## A fazer:
1. Imprima, sem nenhuma alteração, o trecho do texto sobre a liberdade no Espiritismo que começa nas palavras "A primeira liberdade" e termina após as palavras "aos nossos questionamentos.".
2. Responda, com base no texto sobre a liberdade no Espiritismo, às perguntas abaixo:
(a) Segundo a resposta citada de O Livro dos Espíritos, a liberdade de consciência é uma das características de quê?
(b) Qual é a primeira liberdade que, segundo o texto, temos no Espiritismo?
(c) Como algumas pessoas enxergam a pluralidade de pensamentos da doutrina?

-------- Texto --------

837- Qual o resultado
dos obstáculos postos à liberdade de consciência?
- Constranger os homens a agir do modo diferente do que
pensam, torná-los hipócritas. A liberdade de consciência
é uma das características da verdadeira civilização
e do progresso.
In O Livro dos Espíritos, obra codificada
por Allan Kardec.
Uma das características que admiro no Espiritismo é
a plena liberdade que a doutrina dá aos seus seguidores. Não
poderia ser diferente em se tratando de Espiritismo já que
a doutrina se construiu pelos caminhos da ciência.
A primeira liberdade que temos por isso é a de poder questionar
livremente o próprio Espiritismo. Como a doutrina se construiu
pelo caminho da ciência, ela nos ensina a questionar todas as
coisas e a não aceitar o quê quer que seja sem uma análise
profunda e sem restrições aos nossos questionamentos.
Essa liberdade é que faz do Espiritismo uma doutrina com uma
grande pluralidade de pensamentos, nela poderemos encontrar diversas
tendências filosóficas e sem questionar o mérito
de nenhuma delas, é importante observar como conseguimos conviver
com tantas diferenças sem que haja nenhum cisma ou divisão.
É uma pena que existam pessoas que enxerguem esta pluralidade
como uma ameaça, estes acham que todos deveriam pensar da mesma
forma e temem as diferenças, estes não assimilaram este
lado essencial do Espiritismo.

-------- Material --------

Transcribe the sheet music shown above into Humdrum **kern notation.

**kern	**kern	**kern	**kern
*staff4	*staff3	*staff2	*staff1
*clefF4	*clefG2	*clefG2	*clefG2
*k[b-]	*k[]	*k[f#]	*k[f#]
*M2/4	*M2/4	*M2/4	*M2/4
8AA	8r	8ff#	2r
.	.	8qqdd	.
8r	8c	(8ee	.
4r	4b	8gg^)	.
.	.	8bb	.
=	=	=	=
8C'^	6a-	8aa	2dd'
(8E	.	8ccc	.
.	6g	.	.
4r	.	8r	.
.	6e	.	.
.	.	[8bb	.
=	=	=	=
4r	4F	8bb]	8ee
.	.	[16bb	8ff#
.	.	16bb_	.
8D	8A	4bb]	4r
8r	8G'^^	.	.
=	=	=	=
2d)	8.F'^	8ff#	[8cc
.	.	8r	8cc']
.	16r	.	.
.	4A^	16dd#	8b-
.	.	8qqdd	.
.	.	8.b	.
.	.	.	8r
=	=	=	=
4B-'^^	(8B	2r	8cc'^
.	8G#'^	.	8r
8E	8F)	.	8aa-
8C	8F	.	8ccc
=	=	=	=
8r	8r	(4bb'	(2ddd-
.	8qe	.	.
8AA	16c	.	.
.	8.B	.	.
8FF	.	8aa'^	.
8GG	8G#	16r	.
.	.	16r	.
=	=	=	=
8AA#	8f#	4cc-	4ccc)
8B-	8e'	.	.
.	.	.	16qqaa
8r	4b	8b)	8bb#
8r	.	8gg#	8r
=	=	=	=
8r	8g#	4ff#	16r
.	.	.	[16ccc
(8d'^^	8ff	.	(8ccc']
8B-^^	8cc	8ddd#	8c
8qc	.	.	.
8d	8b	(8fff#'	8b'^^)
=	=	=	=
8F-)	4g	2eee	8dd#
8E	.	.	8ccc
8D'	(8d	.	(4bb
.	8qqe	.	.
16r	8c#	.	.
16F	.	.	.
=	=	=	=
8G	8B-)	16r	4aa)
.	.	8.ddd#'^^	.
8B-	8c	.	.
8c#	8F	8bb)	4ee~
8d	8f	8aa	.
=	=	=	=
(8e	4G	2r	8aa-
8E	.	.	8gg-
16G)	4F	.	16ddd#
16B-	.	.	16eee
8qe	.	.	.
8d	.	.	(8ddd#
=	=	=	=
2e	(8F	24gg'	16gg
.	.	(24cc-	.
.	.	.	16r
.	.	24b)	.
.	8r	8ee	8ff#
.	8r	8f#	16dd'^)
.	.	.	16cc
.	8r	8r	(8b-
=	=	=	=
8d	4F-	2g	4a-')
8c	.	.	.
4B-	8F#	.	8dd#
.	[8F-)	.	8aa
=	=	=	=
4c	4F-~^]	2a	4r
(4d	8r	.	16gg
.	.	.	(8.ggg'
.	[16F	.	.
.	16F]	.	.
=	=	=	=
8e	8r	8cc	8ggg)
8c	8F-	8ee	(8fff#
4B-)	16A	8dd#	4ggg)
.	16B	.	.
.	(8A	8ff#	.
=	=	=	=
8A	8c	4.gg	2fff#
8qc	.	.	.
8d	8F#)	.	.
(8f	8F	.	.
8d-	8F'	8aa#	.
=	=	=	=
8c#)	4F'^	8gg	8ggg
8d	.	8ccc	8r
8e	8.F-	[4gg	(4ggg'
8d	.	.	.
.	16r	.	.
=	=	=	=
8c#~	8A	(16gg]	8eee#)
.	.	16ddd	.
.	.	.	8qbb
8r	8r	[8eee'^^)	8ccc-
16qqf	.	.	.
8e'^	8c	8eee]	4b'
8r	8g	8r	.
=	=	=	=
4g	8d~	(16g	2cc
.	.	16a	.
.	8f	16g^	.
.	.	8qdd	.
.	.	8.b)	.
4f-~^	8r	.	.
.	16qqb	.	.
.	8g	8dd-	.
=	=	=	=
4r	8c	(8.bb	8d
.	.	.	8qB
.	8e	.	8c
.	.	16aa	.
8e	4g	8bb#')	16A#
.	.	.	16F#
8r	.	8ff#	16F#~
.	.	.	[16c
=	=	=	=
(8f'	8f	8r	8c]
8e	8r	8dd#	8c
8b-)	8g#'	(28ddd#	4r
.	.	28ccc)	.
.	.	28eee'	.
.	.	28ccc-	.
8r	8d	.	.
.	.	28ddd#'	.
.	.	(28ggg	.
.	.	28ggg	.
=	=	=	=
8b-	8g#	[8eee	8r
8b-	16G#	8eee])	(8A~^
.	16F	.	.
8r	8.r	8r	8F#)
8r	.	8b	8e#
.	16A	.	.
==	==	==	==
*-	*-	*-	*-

--------

## Respostas completas:
1.
A primeira liberdade que temos por isso é a de poder questionar
livremente o próprio Espiritismo. Como a doutrina se construiu
pelo caminho da ciência, ela nos ensina a questionar todas as
coisas e a não aceitar o quê quer que seja sem uma análise
profunda e sem restrições aos nossos questionamentos.

2.
(a) Da verdadeira civilização e do progresso.
(b) A de poder questionar livremente o próprio Espiritismo.
(c) Como uma ameaça.